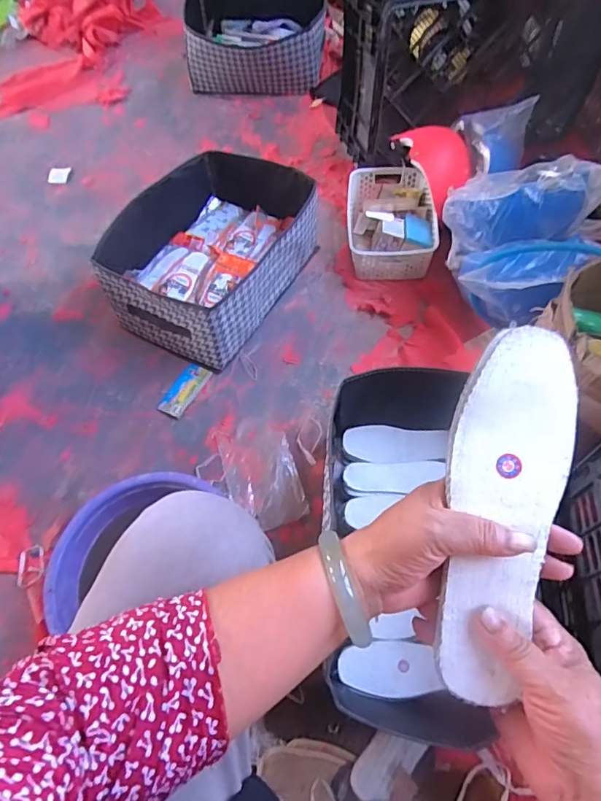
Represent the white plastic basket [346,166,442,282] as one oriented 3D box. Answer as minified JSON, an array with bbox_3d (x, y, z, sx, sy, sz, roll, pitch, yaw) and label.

==

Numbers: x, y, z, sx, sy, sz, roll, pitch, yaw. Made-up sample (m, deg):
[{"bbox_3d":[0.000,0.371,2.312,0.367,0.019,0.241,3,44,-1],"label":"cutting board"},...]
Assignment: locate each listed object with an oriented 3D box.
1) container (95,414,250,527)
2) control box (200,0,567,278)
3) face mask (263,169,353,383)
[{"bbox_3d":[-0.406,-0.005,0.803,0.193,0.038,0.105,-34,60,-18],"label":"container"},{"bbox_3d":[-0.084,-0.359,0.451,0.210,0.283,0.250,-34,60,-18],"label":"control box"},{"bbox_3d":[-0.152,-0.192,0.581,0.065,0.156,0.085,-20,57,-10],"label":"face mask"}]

» **PROBLEM STATEMENT**: Where does the string "oriented" occur in the data above? Copy every line that holds it.

» **RESPONSE TO THIS EXERCISE**:
Represent the white plastic basket [346,166,442,282] as one oriented 3D box. Answer as minified JSON, an array with bbox_3d (x, y, z, sx, sy, sz, roll, pitch, yaw) and label.
Assignment: locate each listed object with an oriented 3D box.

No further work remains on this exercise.